As states confront the worst budget shortfalls since World War II,
investment in mental health services is in great jeopardy. According
to the National Mental Health Association (NMHA), nearly two-thirds
of states cut funding for mental health services in 2002.
"States can choose to invest in effective, community-based services
or pay a greater price through increased emergency room visits, homelessness
and an overburdened criminal justice system," said Senator Peter
Knudson, assistant majority whip for the Utah State Senate and emcee
of the event. "John Cadigan's story shows us how important it
is to provide timely and appropriate treatment for those who suffer
from mental health disorders."
"The search for appropriate treatment was extremely difficult
for my family and me," Cadigan said. "My story is not unique,
but sharing it puts a face on the thousands of other sufferers out
there who need timely and effective care. We must encourage decision
makers to dramatically improve the quality and availability of mental
health services which saves society an enormous amount of taxpayer
resources in the long term."
Cadigan, now 33, was diagnosed with schizophrenia in 1991 while he
was a senior at Carnegie Mellon University. From the beginning of
his illness, he decided to document his experiences on film. His sister,
Katie Cadigan, a professional documentary film producer and director
who has taught film at Stanford University, used her knowledge to
teach John how to film himself so that he could explore what was happening
to him.
The film follows Cadigan and his family as he battles schizophrenia,
and captures his setbacks and milestones on his journey to build a
stable life. Cadigan's blunt honesty helps audiences to understand
the overwhelming challenges facing those with severe mental illnesses.

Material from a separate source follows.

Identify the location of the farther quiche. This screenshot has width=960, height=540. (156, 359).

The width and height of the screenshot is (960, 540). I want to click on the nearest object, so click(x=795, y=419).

The film was made possible in part through a grant from the National
Endowment for the Arts, and through an unrestricted educational grant
from AstraZeneca as part of its commitment to foster greater understanding
and compassion about mental illness.
People Say I'm Crazy was co-produced by Academy Award winning producer
Ira Wohl. The film is scheduled for theatrical release in New York
in April 2004. It is currently in educational distribution.